[WHAT IS BEING ASKED]
Pick out each line in the material below that contains the word "area" and copy those lines.
=== MATERIALS PROVIDED ===
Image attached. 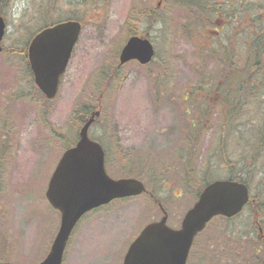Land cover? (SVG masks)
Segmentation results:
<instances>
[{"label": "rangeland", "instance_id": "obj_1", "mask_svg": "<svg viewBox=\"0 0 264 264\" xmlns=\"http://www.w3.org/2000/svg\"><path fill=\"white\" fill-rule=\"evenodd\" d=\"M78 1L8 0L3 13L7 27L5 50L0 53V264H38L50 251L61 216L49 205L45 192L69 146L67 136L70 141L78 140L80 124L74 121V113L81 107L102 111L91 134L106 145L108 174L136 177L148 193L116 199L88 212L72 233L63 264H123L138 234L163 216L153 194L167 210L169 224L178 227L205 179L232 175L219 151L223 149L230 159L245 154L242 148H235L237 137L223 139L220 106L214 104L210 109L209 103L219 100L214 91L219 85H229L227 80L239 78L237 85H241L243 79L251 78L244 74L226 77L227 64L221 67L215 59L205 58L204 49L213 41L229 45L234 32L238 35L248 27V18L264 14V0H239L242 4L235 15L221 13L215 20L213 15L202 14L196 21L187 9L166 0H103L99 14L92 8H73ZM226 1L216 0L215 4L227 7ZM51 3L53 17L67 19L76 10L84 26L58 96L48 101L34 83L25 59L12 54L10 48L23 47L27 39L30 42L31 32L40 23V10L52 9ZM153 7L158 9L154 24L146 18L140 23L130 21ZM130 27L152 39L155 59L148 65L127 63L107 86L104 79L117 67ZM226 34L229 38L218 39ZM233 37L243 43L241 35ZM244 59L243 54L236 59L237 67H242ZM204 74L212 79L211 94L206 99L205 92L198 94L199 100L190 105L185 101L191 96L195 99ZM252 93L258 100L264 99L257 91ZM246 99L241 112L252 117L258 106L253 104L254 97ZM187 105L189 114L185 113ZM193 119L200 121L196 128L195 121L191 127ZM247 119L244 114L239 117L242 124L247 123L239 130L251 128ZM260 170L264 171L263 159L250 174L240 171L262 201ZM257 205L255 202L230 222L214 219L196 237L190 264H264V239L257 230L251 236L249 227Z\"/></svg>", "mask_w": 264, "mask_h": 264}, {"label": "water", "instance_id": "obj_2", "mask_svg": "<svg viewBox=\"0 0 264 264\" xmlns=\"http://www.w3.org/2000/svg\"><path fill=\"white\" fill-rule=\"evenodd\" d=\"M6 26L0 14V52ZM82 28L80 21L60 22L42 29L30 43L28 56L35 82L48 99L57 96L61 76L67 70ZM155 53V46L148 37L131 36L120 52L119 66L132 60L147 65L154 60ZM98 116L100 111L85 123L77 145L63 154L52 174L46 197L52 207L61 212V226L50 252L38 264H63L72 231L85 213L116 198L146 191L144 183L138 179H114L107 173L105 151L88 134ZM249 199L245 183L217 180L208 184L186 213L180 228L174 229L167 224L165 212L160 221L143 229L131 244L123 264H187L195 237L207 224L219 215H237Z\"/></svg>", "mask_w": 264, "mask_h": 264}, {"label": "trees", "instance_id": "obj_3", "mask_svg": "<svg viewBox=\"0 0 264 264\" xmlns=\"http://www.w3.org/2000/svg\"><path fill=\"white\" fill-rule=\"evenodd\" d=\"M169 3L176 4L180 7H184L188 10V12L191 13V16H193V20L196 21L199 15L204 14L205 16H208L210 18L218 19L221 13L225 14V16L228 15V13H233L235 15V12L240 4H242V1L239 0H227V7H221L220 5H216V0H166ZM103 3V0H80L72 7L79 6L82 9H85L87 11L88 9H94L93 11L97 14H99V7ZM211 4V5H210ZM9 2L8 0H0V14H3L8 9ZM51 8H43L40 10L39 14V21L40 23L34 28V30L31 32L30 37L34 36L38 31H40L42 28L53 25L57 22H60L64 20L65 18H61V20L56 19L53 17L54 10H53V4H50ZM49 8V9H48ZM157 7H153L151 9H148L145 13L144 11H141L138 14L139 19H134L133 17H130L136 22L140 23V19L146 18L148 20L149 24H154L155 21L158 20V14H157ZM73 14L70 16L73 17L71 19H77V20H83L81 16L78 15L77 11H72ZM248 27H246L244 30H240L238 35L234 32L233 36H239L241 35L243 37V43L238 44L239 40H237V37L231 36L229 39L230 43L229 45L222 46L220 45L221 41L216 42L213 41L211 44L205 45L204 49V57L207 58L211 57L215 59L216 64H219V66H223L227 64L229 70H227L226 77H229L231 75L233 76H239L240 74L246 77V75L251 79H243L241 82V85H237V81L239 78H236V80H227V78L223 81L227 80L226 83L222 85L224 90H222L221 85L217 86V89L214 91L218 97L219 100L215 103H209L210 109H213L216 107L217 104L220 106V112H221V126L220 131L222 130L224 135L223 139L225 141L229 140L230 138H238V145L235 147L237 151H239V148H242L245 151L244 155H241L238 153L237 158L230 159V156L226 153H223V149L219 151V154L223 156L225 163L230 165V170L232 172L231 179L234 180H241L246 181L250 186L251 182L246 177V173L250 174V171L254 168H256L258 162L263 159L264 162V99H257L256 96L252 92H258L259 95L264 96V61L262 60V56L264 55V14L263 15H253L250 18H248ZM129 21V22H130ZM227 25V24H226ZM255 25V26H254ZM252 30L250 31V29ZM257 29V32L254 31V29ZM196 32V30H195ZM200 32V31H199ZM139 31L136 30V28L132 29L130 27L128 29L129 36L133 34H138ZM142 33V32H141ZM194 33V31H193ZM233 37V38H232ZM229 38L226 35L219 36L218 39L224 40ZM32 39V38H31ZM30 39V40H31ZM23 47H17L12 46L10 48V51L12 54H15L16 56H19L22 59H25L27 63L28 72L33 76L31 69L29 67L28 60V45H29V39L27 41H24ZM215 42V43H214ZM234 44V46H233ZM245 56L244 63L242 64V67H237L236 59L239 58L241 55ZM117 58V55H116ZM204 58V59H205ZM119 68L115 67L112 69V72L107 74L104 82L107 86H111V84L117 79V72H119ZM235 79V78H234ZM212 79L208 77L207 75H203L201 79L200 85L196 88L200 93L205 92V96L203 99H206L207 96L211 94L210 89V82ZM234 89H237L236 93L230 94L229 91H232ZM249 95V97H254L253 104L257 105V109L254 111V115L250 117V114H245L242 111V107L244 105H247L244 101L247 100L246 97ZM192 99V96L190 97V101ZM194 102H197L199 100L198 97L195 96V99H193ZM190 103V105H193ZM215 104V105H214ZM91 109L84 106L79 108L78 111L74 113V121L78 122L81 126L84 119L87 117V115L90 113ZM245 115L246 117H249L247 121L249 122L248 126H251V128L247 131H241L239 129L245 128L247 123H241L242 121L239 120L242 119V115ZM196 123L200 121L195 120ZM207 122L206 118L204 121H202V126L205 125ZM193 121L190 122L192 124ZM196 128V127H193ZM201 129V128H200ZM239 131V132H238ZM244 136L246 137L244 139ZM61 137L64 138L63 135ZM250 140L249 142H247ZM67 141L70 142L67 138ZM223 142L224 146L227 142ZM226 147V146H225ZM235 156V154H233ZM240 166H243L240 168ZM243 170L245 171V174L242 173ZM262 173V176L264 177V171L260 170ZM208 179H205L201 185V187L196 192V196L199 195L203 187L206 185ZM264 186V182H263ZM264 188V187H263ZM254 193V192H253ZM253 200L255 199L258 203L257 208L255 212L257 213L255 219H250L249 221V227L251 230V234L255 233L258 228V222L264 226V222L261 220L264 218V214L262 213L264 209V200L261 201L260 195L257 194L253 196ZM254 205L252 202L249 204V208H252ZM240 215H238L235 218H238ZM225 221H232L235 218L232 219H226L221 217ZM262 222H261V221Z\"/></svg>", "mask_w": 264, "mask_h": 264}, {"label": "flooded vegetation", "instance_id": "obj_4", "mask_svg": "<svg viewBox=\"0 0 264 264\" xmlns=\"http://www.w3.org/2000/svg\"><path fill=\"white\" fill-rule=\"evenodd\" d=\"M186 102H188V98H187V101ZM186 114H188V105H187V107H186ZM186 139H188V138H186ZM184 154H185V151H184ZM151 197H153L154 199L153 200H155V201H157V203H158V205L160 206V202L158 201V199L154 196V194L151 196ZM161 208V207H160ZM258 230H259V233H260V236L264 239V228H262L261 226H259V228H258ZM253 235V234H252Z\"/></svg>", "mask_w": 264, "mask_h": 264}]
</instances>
===
=== MATERIALS PROVIDED ===
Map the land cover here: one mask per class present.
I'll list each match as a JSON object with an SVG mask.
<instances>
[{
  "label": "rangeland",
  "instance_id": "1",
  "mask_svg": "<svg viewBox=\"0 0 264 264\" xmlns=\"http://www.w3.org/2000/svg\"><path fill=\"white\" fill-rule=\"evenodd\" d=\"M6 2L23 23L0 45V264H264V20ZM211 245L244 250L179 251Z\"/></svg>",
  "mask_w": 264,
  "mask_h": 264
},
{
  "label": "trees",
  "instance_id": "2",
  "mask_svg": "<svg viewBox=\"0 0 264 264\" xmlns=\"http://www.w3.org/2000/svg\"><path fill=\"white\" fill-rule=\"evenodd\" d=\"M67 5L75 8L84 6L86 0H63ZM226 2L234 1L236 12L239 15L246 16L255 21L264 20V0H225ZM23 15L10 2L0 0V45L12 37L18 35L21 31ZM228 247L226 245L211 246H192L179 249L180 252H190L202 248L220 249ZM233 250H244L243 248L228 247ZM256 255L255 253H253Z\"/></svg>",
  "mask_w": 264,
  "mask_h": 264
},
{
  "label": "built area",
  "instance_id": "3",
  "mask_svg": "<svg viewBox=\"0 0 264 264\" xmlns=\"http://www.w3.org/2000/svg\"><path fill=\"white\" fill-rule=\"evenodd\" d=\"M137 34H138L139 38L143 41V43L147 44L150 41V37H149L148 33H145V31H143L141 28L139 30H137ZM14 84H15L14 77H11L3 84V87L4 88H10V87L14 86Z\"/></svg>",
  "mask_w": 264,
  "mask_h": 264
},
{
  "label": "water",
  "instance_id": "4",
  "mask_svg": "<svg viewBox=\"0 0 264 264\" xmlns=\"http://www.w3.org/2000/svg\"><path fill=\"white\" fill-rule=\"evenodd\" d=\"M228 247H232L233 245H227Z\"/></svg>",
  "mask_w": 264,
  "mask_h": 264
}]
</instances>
===
=== MATERIALS PROVIDED ===
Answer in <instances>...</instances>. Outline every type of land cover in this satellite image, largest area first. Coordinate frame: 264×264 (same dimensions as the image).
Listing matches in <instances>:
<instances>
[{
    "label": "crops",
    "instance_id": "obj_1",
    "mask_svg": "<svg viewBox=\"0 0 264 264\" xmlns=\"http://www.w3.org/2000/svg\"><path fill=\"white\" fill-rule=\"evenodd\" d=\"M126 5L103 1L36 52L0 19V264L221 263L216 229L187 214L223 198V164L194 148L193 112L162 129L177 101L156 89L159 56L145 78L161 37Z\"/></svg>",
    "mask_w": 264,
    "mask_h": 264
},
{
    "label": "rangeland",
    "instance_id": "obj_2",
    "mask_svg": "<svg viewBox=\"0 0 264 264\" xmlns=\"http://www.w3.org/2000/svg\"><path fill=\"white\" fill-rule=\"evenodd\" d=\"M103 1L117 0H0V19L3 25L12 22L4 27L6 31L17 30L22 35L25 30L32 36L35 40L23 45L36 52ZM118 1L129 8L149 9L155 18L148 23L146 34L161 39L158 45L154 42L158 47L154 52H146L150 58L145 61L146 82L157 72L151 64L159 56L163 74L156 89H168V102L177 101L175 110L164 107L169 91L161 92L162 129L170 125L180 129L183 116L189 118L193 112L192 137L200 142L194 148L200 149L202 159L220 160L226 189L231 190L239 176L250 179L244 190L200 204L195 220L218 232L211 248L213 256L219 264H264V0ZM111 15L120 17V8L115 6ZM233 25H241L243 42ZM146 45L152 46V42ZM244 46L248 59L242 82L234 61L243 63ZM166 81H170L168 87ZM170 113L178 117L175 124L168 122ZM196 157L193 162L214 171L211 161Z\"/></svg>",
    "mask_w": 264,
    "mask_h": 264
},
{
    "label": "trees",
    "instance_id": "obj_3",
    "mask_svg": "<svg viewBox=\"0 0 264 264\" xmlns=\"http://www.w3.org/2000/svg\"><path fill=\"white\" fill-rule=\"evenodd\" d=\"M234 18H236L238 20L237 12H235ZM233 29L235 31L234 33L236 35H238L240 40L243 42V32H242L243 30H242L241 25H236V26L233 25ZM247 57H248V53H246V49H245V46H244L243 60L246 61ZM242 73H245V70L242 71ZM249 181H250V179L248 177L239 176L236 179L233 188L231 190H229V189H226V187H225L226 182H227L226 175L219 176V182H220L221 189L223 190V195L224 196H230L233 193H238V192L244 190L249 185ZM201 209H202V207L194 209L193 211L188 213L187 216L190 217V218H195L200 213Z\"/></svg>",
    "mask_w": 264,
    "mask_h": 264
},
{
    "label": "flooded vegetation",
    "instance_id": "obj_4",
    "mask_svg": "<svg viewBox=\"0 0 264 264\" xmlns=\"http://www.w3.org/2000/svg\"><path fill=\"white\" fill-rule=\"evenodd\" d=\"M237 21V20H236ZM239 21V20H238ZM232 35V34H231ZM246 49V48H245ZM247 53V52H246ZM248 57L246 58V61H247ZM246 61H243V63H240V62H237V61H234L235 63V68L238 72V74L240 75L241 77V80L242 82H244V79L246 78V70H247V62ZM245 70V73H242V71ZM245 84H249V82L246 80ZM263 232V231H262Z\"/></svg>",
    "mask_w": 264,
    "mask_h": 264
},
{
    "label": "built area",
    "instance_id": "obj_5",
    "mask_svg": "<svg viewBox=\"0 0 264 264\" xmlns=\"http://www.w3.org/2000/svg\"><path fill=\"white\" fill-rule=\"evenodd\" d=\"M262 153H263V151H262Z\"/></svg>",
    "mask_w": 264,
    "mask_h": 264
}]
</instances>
===
[SOLVED PROBLEM]
  "label": "built area",
Answer in <instances>...</instances>. Outline every type of land cover in this satellite image, largest area first. Coordinate frame: 264×264 (same dimensions as the image).
    "label": "built area",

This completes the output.